I've got and love my ulster hive for any presentations I'm doing. It's very stable, has nice handles to carry it by, and holds a large population with venting from below so people can hear and see them if you lift the hive up. NOTE: I did add another layer of screen on the bottom as hitch hikers would hang under there because they could get food from bees on the inside. When I added the screen there's a 1/2 gap between the original screen and added screen so the bees on the inside can't feed hitchhikers on the outside. That was a scary lessoned learned... but problem solved. 
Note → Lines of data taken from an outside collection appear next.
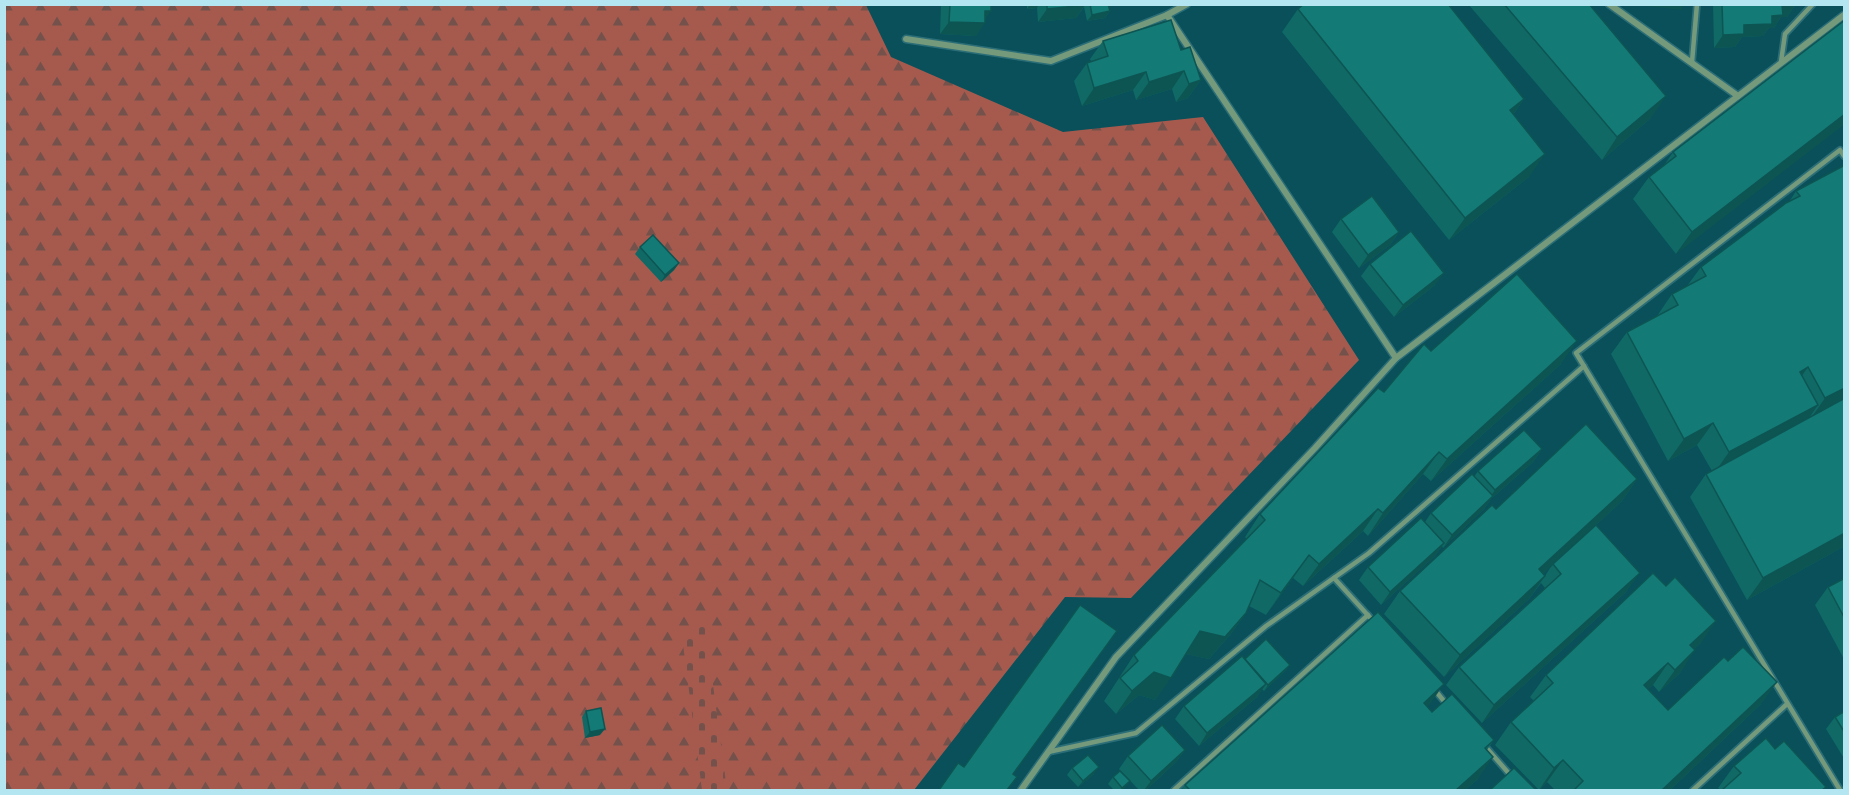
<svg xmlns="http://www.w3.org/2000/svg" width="1849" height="795" viewBox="0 0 1849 795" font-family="'DM Sans',sans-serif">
<defs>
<pattern id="forest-firs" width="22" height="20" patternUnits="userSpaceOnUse" patternTransform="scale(1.5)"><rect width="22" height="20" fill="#a65a4e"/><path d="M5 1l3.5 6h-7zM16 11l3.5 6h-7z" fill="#74514b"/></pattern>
<pattern id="cemetery-stones" width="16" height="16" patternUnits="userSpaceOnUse" patternTransform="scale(1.5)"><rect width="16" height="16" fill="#a65a4e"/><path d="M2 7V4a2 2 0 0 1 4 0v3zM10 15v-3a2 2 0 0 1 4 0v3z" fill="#74514b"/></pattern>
</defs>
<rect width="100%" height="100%" fill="#09505a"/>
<polygon fill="url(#forest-firs)" points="5,5 866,5 891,57 1063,132 1203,117 1359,360 1131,598 1065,597 914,790 5,790"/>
<polygon fill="url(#cemetery-stones)" points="705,625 727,790 702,790 681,629"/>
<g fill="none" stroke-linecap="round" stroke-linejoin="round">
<g stroke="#2b6e78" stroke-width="8">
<g id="lane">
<polyline points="1692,62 1697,4"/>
<polyline points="1781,62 1785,34 1813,4"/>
<polyline points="1334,578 1375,623"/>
<polyline points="1434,689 1448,706"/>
<polyline points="1484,745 1512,777"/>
<polyline points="1048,752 1136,733 1266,626 1369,553 1584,366"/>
<polyline points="1174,790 1368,615"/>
<polyline points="1693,790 1787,704"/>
<polyline points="1840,790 1576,353 1840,150 1844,156"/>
</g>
</g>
<g stroke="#2b6e78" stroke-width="9">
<g id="street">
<polyline points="1609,4 1738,96"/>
<polyline points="1167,15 1396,358"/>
<polyline points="906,39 1051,61 1167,15 1187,4"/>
<polyline points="1021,790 1116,657 1315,448 1396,358 1844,15"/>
</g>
</g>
<use href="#lane" stroke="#75997b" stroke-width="4.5"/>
<use href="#street" stroke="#75997b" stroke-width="6"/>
</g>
<g fill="#106965" fill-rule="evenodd">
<polygon points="941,4 991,4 985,19 976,36 940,34"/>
<polygon points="1027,4 1108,4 1110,11 1105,18 1087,21 1084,7 1076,18 1038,22 1037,8 1027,9"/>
<polygon points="1468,4 1589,4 1651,118 1602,160"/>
<polygon points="1713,4 1796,4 1787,17 1781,17 1774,28 1769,28 1763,36 1742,37 1735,47 1714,48"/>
<polygon points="1298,9 1524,99 1513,115 1529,177 1449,240 1282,32"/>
<polygon points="1845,20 1676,254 1633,199 1649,177 1665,164 1673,152"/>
<polygon points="1103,41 1181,50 1201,80 1188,98 1176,102 1172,89 1136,100 1133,90 1082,106 1074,81 1087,63 1091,61 1090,59"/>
<polygon points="1845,165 1845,546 1747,600 1690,497 1706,474 1712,471 1697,445 1668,461 1611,354 1627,332 1657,316 1672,294 1687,286 1701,267 1789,202 1796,191"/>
<polygon points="1341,219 1399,232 1390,245 1359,268 1332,232"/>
<polygon points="640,247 679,263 674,270 661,282 635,254"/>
<polygon points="1370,264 1435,285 1394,317 1361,276"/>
<polygon points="1431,351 1561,364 1431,481 1423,474 1368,536 1363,531 1303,586 1293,578 1266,615 1249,606 1246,613 1230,635 1209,659 1186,654 1155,700 1139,695 1116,714 1104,701 1134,655 1247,539 1245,537 1260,514 1384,392"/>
<polygon points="1542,449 1533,462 1491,499 1484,509 1443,548 1442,546 1435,556 1381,605 1359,580 1368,567 1425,522 1431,513 1474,477 1478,471"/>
<path d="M1637,479L1622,501L1596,525L1627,591L1482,723L1446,685L1459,667L1545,588L1541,583L1529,599L1444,677L1384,614L1400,591L1496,509ZM1552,565L1545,576L1543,574Z"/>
<polygon points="1845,578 1845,661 1815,605 1828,587"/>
<polygon points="1701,643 1694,649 1680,673 1659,692 1653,685 1648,689 1668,710 1761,704 1670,790 1555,790 1547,782 1539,790 1495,745 1511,722 1534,701 1530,697 1546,675"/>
<polygon points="1245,659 1290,665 1285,671 1264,691 1262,689 1257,697 1199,746 1175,719 1184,706"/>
<polygon points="1428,707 1432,712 1494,740 1487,750 1478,779 1465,790 1181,790 1185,785"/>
<polygon points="586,711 600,735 585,738 582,717"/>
<polygon points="1845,711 1845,760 1826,729 1835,717"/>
<polygon points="1775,749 1823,790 1721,790 1718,788 1734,766"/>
<polygon points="1185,750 1176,762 1146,790 1139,790 1119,769 1128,756"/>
<polygon points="1072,768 1094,774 1078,787 1067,775"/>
<polygon points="1113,777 1130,781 1122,790 1114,790 1108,784"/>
</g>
<g fill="#0d5553">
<polygon points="1030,4 1039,4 1037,8 1027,9"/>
<polygon points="1647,4 1684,4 1681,10 1646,6"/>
<polygon points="1796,4 1787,17 1781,17 1774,28 1769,28 1763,36 1742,37 1735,47 1714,48 1723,35 1744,25 1772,16 1782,5"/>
<polygon points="1085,5 1076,18 1038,22 1047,9"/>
<polygon points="985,11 991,11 982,23 985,23 976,36 940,34 949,22"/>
<polygon points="1110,11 1105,18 1087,21 1092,15"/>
<polygon points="1184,71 1172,89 1136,100 1149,82"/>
<polygon points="1146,72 1133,90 1082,106 1094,88"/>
<polygon points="1201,80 1188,98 1176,102 1189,84"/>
<polygon points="1666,96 1651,118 1602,160 1617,137"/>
<polygon points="1524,99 1508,122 1510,110"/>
<polygon points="1845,114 1845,124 1676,254 1692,232"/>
<polygon points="1545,154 1529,177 1449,240 1465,218"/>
<polygon points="1399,232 1390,245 1359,268 1368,255"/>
<polygon points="679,263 674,270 661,282 665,275"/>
<polygon points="1444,273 1435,285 1394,317 1403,305"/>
<polygon points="1577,341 1561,364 1431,481 1447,459"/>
<polygon points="1808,367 1792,390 1800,372"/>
<polygon points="1845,388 1845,402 1809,421 1825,398"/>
<polygon points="1818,405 1802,428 1713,475 1729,452"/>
<polygon points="1713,423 1697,445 1668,461 1684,439"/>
<polygon points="1542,449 1533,462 1491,499 1484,509 1443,548 1452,535 1487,502 1495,490"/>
<polygon points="1439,452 1423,474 1368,536 1383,513"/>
<polygon points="1637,479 1622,501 1524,592 1539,569"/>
<polygon points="1378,509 1363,531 1303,586 1319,564"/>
<polygon points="1845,533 1845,546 1747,600 1763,578"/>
<polygon points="1444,543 1435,556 1381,605 1390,592"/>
<polygon points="1309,555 1293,578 1266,615 1281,593"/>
<polygon points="1640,573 1627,591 1482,723 1494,705"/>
<polygon points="1545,576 1529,599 1444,677 1460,655"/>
<polygon points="1246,613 1230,635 1209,659 1185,654 1200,631"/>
<polygon points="1716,621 1701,643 1675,668 1690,645"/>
<polygon points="1695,650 1680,673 1659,692 1675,670"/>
<polygon points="1668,663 1653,685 1629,708 1644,685"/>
<polygon points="1290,665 1285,671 1264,691 1268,685"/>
<polygon points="1154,672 1171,678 1155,700 1139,695 1116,714 1132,691"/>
<polygon points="1777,682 1761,704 1670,790 1662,790"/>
<polygon points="1266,684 1257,697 1199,746 1207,733"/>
<polygon points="1444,684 1428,707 1424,703"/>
<polygon points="605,729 600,735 585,738 590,732"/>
<polygon points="1185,750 1176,762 1146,790 1144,790 1151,781"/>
<polygon points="1493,757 1478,779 1465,790 1456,790"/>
<polygon points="1563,760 1547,782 1539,790 1554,768"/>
<polygon points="1099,767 1094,774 1078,787 1083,781"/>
<polygon points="1130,781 1125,788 1122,790 1120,790"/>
</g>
<g fill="#137a76" stroke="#0d5553" stroke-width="1.5">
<polygon points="950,4 991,4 991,11 985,11 985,23 949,22"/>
<polygon points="1047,4 1085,4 1085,5 1047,9"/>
<polygon points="1090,4 1108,4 1110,11 1092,15"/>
<polygon points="1304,4 1448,4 1524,99 1510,110 1545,154 1465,218 1298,9"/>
<polygon points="1504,4 1589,4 1666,96 1617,137"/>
<polygon points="1722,4 1789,4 1782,5 1783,15 1772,16 1772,24 1744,25 1744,34 1723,35"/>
<polygon points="1171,20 1181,50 1190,47 1201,80 1189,84 1184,71 1149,82 1146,72 1094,88 1087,63 1108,56 1103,41"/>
<polygon points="1845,20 1845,114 1692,232 1649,177 1676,156 1673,152"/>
<polygon points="1845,165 1845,388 1825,398 1808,367 1800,372 1818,405 1729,452 1713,423 1684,439 1627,332 1678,305 1672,294 1706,276 1701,267 1786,203 1800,196 1796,191"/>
<polygon points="1372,196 1399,232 1368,255 1341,219"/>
<polygon points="1411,231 1444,273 1403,305 1370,264"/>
<polygon points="653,235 679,263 665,275 640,247"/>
<polygon points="1517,274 1577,341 1447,459 1439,452 1383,513 1378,509 1319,564 1309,555 1281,593 1260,580 1246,613 1225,637 1200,631 1171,678 1154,672 1132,691 1120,678 1138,661 1134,655 1265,520 1260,514 1378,388 1384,392 1424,344 1431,351"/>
<polygon points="1845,398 1845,533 1763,578 1706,474"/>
<polygon points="1586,424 1637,479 1539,569 1545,576 1460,655 1400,591 1492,505 1496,509"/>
<polygon points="1524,430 1542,449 1495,490 1478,471"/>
<polygon points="1472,474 1493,496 1452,535 1431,513"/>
<polygon points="1421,518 1444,543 1390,592 1368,567"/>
<polygon points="1596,525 1640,573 1494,705 1459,667 1561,574 1553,564"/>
<polygon points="1653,573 1666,586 1675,577 1716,621 1690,645 1695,650 1675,670 1668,663 1644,685 1668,710 1724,657 1728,661 1743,647 1777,682 1662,790 1574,790 1583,781 1563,760 1554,768 1511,722 1553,683 1546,675"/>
<polygon points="1845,578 1845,619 1828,587"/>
<polygon points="1080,605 1117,631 1013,774 1017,777 1007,790 939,790 958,763 964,767"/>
<polygon points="1378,612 1444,684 1424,703 1432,712 1452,694 1494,740 1485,748 1493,757 1456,790 1190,790 1185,785"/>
<polygon points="1266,639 1290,665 1268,685 1245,659"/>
<polygon points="1242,656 1266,684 1207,733 1184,706"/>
<polygon points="601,708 605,729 590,732 586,711"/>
<polygon points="1845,711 1845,733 1835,717"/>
<polygon points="1162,725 1185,750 1151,781 1128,756"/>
<polygon points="1766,738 1775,749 1784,741 1826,787 1822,790 1722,790 1741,773 1734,766"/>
<polygon points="1088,755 1099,767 1083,781 1072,768"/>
<polygon points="1514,768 1536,790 1490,790"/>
<polygon points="1120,771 1130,781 1122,788 1113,777"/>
</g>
<rect width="1849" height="795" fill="none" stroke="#b3e6f0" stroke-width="12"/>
</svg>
It's $160 vs. the $40 of the Kelley you linked but it's no comparison in my eyes.


----------



## bevy's honeybees (Apr 21, 2011)

I love the weight of my little one framer--that is one of the main reasons I was attracted to it. I figured that in either case, my one framer or an Ulster, I have to go into the nuk or a hive to get a frame and look for the queen, I couldn't see much difference as that process was the same. 

But single frame has it's problems which I found out on Saturday. The weather that day was extremely windy. Last year our 4H event was windy and there were canopies blowing down. This year was much windier and none of us put up our canopies. We had assigned tables and mine faced the sun all day. I didn't worry because it was in the low 60's with all that wind, but by 1:30 I had a problem. Yep, direct sun on the one side of the frame and the larvae started dying, and the surface of the capped brood was getting shiny. I think I noticed too late and at that point I kept the whole thing covered with a small table cloth as much as I could, and did the teaching by only pulling it back for about a quarter of the frame. Even at that there was still too much exposure that deeply concerned me. Viewers didn't know what was going on. I simply told them the sun is too hot on the glass. Because how the tables were set up, and because of the wind, it would have taken a whole rearranging of my set up and there simply wasn't time. I didn't bring a helper this year and it was finished at 3pm so I just hung in there trying to protect the bees as best I could. 

Based on what happened on Saturday--which has not happened the handful of times I've used this hive, if they can move up and down from the nuk to the observation frame in the Ulster, I think it's something I have to get if I plan to continue taking bees to events. Which is exactly what I want to do. 

Now the decision is, Brushy Mountain's Ulster has a screen bottom and a choice between deep or medium. I have a few hives that are strictly mediums and I think this is the better choice as size and weight is an issue for me.


----------